Each entry below should be restated word for word, without any picture it contains.

Stored items:

*****

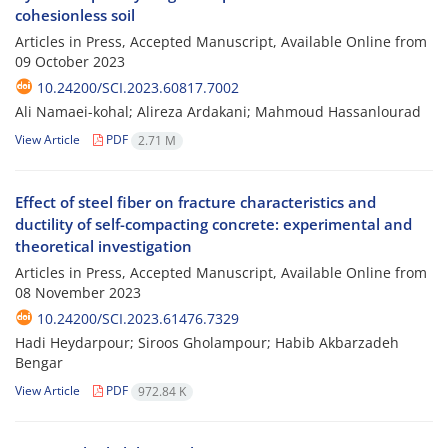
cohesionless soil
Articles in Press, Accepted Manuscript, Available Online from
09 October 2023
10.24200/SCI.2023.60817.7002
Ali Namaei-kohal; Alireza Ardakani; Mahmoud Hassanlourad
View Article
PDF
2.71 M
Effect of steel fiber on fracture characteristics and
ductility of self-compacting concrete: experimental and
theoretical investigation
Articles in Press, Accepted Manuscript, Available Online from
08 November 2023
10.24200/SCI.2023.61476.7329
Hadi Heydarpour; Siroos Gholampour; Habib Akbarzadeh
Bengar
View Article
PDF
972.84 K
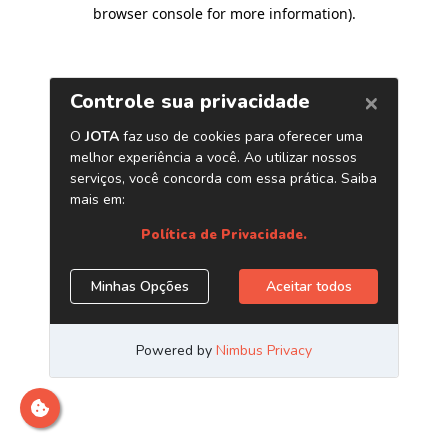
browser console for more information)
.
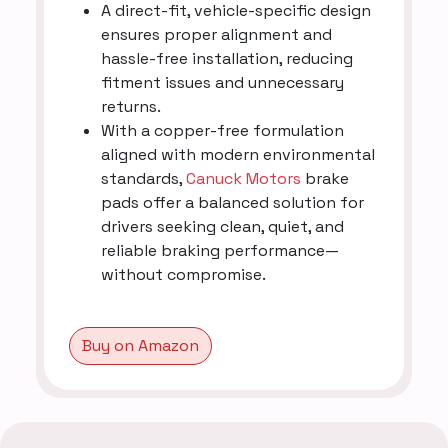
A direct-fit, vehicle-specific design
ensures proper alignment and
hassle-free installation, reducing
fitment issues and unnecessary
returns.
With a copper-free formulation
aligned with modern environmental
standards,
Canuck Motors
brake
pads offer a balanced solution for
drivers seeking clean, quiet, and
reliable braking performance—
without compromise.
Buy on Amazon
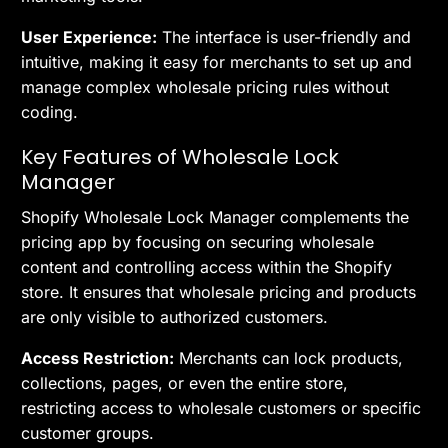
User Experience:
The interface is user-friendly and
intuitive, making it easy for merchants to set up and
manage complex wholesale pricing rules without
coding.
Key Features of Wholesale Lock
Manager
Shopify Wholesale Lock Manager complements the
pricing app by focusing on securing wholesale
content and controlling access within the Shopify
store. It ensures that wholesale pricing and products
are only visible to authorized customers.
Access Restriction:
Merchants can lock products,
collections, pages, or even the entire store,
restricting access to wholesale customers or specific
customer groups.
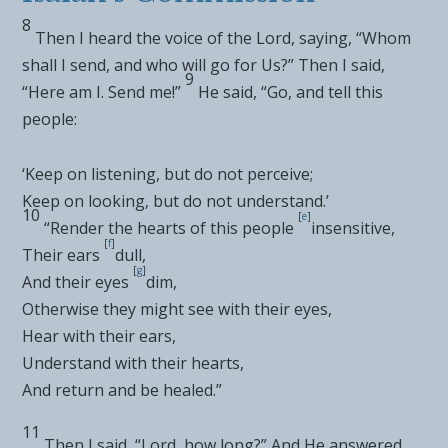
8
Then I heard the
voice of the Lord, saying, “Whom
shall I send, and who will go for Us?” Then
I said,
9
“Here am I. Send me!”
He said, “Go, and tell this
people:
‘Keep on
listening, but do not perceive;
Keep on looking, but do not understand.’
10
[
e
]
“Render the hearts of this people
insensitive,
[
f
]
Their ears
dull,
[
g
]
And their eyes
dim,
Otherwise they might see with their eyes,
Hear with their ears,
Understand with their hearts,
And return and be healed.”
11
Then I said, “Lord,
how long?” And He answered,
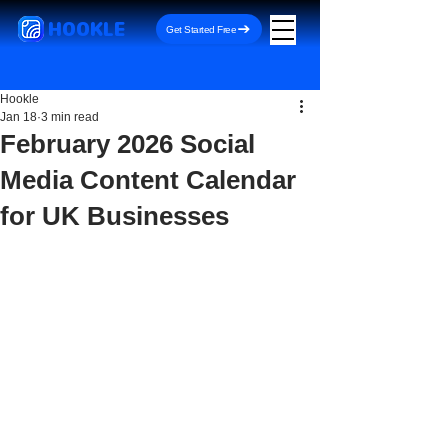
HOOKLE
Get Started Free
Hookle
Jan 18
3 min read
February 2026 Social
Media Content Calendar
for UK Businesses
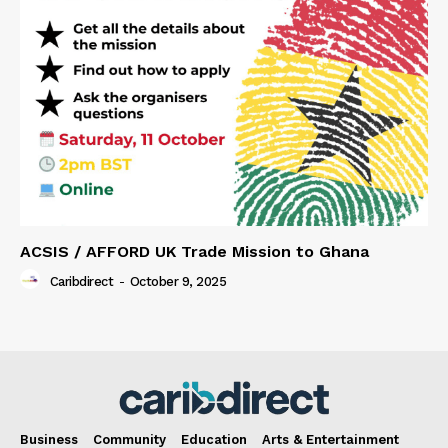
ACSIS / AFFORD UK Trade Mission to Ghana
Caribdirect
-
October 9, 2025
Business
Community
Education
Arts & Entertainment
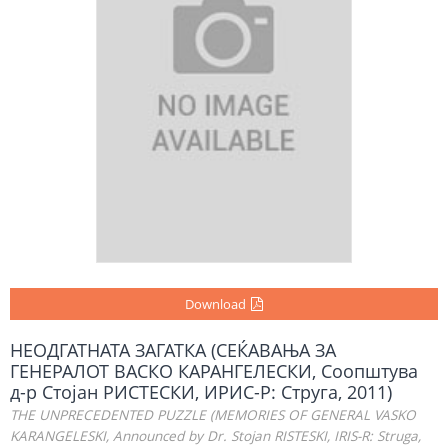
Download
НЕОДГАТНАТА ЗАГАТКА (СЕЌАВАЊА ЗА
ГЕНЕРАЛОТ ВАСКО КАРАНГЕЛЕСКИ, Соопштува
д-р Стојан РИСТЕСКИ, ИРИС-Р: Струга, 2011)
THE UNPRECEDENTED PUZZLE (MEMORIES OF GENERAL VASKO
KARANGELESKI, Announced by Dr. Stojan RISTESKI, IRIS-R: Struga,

*****

Response to the exercise:
cohesionless soil
Articles in Press, Accepted Manuscript, Available Online from
09 October 2023
10.24200/SCI.2023.60817.7002
Ali Namaei-kohal; Alireza Ardakani; Mahmoud Hassanlourad
View Article
PDF
2.71 M
Effect of steel fiber on fracture characteristics and
ductility of self-compacting concrete: experimental and
theoretical investigation
Articles in Press, Accepted Manuscript, Available Online from
08 November 2023
10.24200/SCI.2023.61476.7329
Hadi Heydarpour; Siroos Gholampour; Habib Akbarzadeh
Bengar
View Article
PDF
972.84 K
browser console for more information)
.
A direct-fit, vehicle-specific design
ensures proper alignment and
hassle-free installation, reducing
fitment issues and unnecessary
returns.
With a copper-free formulation
aligned with modern environmental
standards,
Canuck Motors
brake
pads offer a balanced solution for
drivers seeking clean, quiet, and
reliable braking performance—
without compromise.
Buy on Amazon
User Experience:
The interface is user-friendly and
intuitive, making it easy for merchants to set up and
manage complex wholesale pricing rules without
coding.
Key Features of Wholesale Lock
Manager
Shopify Wholesale Lock Manager complements the
pricing app by focusing on securing wholesale
content and controlling access within the Shopify
store. It ensures that wholesale pricing and products
are only visible to authorized customers.
Access Restriction:
Merchants can lock products,
collections, pages, or even the entire store,
restricting access to wholesale customers or specific
customer groups.
8
Then I heard the
voice of the Lord, saying, “Whom
shall I send, and who will go for Us?” Then
I said,
9
“Here am I. Send me!”
He said, “Go, and tell this
people:
‘Keep on
listening, but do not perceive;
Keep on looking, but do not understand.’
10
[
e
]
“Render the hearts of this people
insensitive,
[
f
]
Their ears
dull,
[
g
]
And their eyes
dim,
Otherwise they might see with their eyes,
Hear with their ears,
Understand with their hearts,
And return and be healed.”
11
Then I said, “Lord,
how long?” And He answered,
HOOKLE
Get Started Free
Hookle
Jan 18
3 min read
February 2026 Social
Media Content Calendar
for UK Businesses
ACSIS / AFFORD UK Trade Mission to Ghana
Caribdirect
-
October 9, 2025
Business
Community
Education
Arts & Entertainment
Download
НЕОДГАТНАТА ЗАГАТКА (СЕЌАВАЊА ЗА
ГЕНЕРАЛОТ ВАСКО КАРАНГЕЛЕСКИ, Соопштува
д-р Стојан РИСТЕСКИ, ИРИС-Р: Струга, 2011)
THE UNPRECEDENTED PUZZLE (MEMORIES OF GENERAL VASKO
KARANGELESKI, Announced by Dr. Stojan RISTESKI, IRIS-R: Struga,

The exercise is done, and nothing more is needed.